Add support for pointer variables (long*) and
unary pointer operations (dereference and address-of). This means that in addition to the rules required by A7P2 and A8P1,
you must support the following additional rules:
type → LONG STAR dcls → dcls dcl BECOMES NULL SEMI factor → NULL factor → AMP lvalue factor → STAR factor lvalue → STAR factor
If NULL is dereferenced, the expected behaviour is that the WLP4 program crashes, as opposed to carrying on without issue. There will be a test that checks for this behaviour.
Additionally, because of the rules introduced in A7P2, all procedures must now support declarations and assignment statements in their bodies.
long wain(long* a, long b) {
*a = b;
return *a;
}
When run with cs241.arm64emu
and the input array [241,241,241], the return value in x0
should be 3 (the size of the array, which is the second
parameter of wain).
Only 1 mark on this problem is associated with test cases that contain non-wain procedures. In other words, even if you did not complete A8P1, you can earn up to 3 marks on this problem.

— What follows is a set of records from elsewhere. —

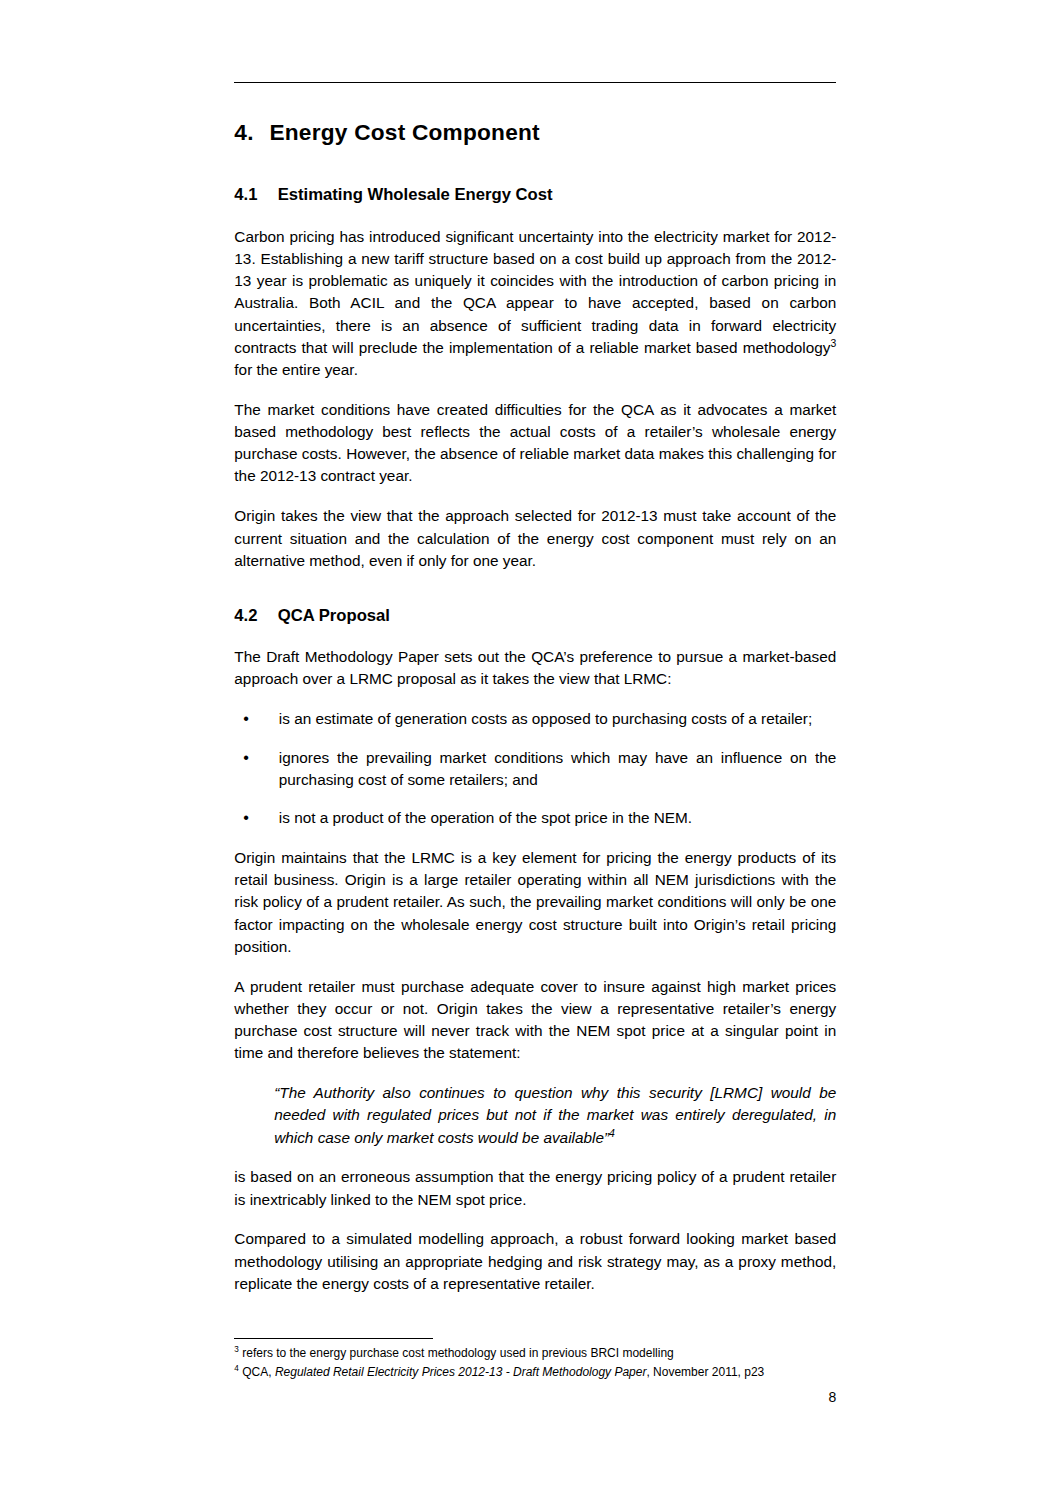4. Energy Cost Component
4.1 Estimating Wholesale Energy Cost
Carbon pricing has introduced significant uncertainty into the electricity market for 2012-13. Establishing a new tariff structure based on a cost build up approach from the 2012-13 year is problematic as uniquely it coincides with the introduction of carbon pricing in Australia. Both ACIL and the QCA appear to have accepted, based on carbon uncertainties, there is an absence of sufficient trading data in forward electricity contracts that will preclude the implementation of a reliable market based methodology3 for the entire year.
The market conditions have created difficulties for the QCA as it advocates a market based methodology best reflects the actual costs of a retailer’s wholesale energy purchase costs. However, the absence of reliable market data makes this challenging for the 2012-13 contract year.
Origin takes the view that the approach selected for 2012-13 must take account of the current situation and the calculation of the energy cost component must rely on an alternative method, even if only for one year.
4.2 QCA Proposal
The Draft Methodology Paper sets out the QCA’s preference to pursue a market-based approach over a LRMC proposal as it takes the view that LRMC:
is an estimate of generation costs as opposed to purchasing costs of a retailer;
ignores the prevailing market conditions which may have an influence on the purchasing cost of some retailers; and
is not a product of the operation of the spot price in the NEM.
Origin maintains that the LRMC is a key element for pricing the energy products of its retail business. Origin is a large retailer operating within all NEM jurisdictions with the risk policy of a prudent retailer. As such, the prevailing market conditions will only be one factor impacting on the wholesale energy cost structure built into Origin’s retail pricing position.
A prudent retailer must purchase adequate cover to insure against high market prices whether they occur or not. Origin takes the view a representative retailer’s energy purchase cost structure will never track with the NEM spot price at a singular point in time and therefore believes the statement:
“The Authority also continues to question why this security [LRMC] would be needed with regulated prices but not if the market was entirely deregulated, in which case only market costs would be available”4
is based on an erroneous assumption that the energy pricing policy of a prudent retailer is inextricably linked to the NEM spot price.
Compared to a simulated modelling approach, a robust forward looking market based methodology utilising an appropriate hedging and risk strategy may, as a proxy method, replicate the energy costs of a representative retailer.
3 refers to the energy purchase cost methodology used in previous BRCI modelling
4 QCA, Regulated Retail Electricity Prices 2012-13 - Draft Methodology Paper, November 2011, p23
8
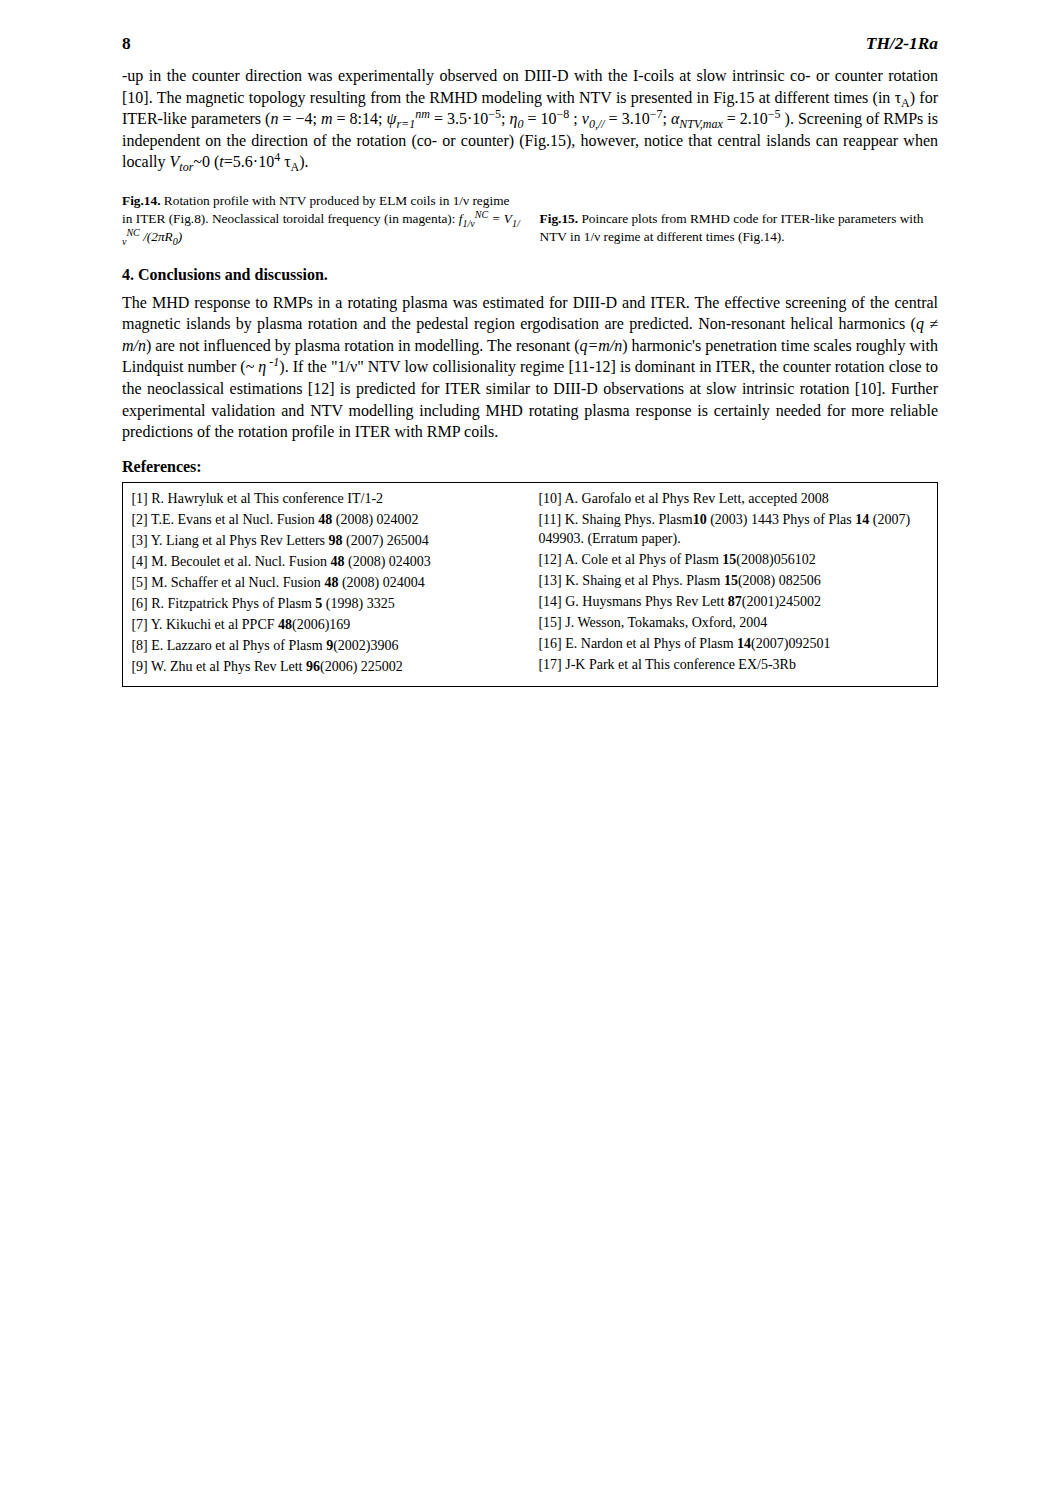8 TH/2-1Ra
-up in the counter direction was experimentally observed on DIII-D with the I-coils at slow intrinsic co- or counter rotation [10]. The magnetic topology resulting from the RMHD modeling with NTV is presented in Fig.15 at different times (in τA) for ITER-like parameters (n = −4; m = 8:14; ψr=1nm = 3.5·10−5; η0 = 10−8 ; ν0,// = 3.10−7; αNTV,max = 2.10−5 ). Screening of RMPs is independent on the direction of the rotation (co- or counter) (Fig.15), however, notice that central islands can reappear when locally Vtor~0 (t=5.6·104 τA).
Fig.14. Rotation profile with NTV produced by ELM coils in 1/ν regime in ITER (Fig.8). Neoclassical toroidal frequency (in magenta): f1/νNC = V1/νNC /(2πR0)
Fig.15. Poincare plots from RMHD code for ITER-like parameters with NTV in 1/ν regime at different times (Fig.14).
4. Conclusions and discussion.
The MHD response to RMPs in a rotating plasma was estimated for DIII-D and ITER. The effective screening of the central magnetic islands by plasma rotation and the pedestal region ergodisation are predicted. Non-resonant helical harmonics (q ≠ m/n) are not influenced by plasma rotation in modelling. The resonant (q=m/n) harmonic's penetration time scales roughly with Lindquist number (~ η -1). If the "1/ν" NTV low collisionality regime [11-12] is dominant in ITER, the counter rotation close to the neoclassical estimations [12] is predicted for ITER similar to DIII-D observations at slow intrinsic rotation [10]. Further experimental validation and NTV modelling including MHD rotating plasma response is certainly needed for more reliable predictions of the rotation profile in ITER with RMP coils.
References:
[1] R. Hawryluk et al This conference IT/1-2
[2] T.E. Evans et al Nucl. Fusion 48 (2008) 024002
[3] Y. Liang et al Phys Rev Letters 98 (2007) 265004
[4] M. Becoulet et al. Nucl. Fusion 48 (2008) 024003
[5] M. Schaffer et al Nucl. Fusion 48 (2008) 024004
[6] R. Fitzpatrick Phys of Plasm 5 (1998) 3325
[7] Y. Kikuchi et al PPCF 48(2006)169
[8] E. Lazzaro et al Phys of Plasm 9(2002)3906
[9] W. Zhu et al Phys Rev Lett 96(2006) 225002
[10] A. Garofalo et al Phys Rev Lett, accepted 2008
[11] K. Shaing Phys. Plasm10 (2003) 1443 Phys of Plas 14 (2007) 049903. (Erratum paper).
[12] A. Cole et al Phys of Plasm 15(2008)056102
[13] K. Shaing et al Phys. Plasm 15(2008) 082506
[14] G. Huysmans Phys Rev Lett 87(2001)245002
[15] J. Wesson, Tokamaks, Oxford, 2004
[16] E. Nardon et al Phys of Plasm 14(2007)092501
[17] J-K Park et al This conference EX/5-3Rb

Add support for pointer arithmetic. This does not involve supporting any new grammar rules other than the ones required by A7P3, but you will have to consider pointers when generating code for addition and subtraction.
long wain(long* a, long b) {
return *(a+2);
}
When run with cs241.arm64emu
and the input array [0,1,2,3,4],
the return value in x0
should be 2.
The tests for this problem will be programs that only contain the wain procedure. You can earn full marks on this problem even if you do not support other procedures (i.e., if you have not solved A8P1).
Add support for pointer comparisons. This does not involve supporting any new grammar rules other than the ones required by A7P4, but you will have to consider pointers when generating code for comparison tests.
To properly test pointer comparisons, Marmoset needs to test
your code generator with comparisons that involve very large
addresses. Technically, expressions like array+536870912
are considered undefined behaviour in C/C++ if the array has less than
536,870,912 elements, because the pointer ends up outside
the range of the array. However, the Marmoset tests will use
expressions like this because it is the easiest way to obtain
large addresses in WLP4. We do not consider expressions like
this to be undefined behaviour in WLP4
(although dereferencing an address outside the range of
an array is undefined behaviour).
long wain(long* a, long b) {
long* last = NULL;
last = a+b-1;
while(a < last) {
a = a+1;
}
return *a;
}
When run with cs241.arm64emu
and the input array [0,1,2,3,4],
the return value in x0
should be 4, the last element of the array.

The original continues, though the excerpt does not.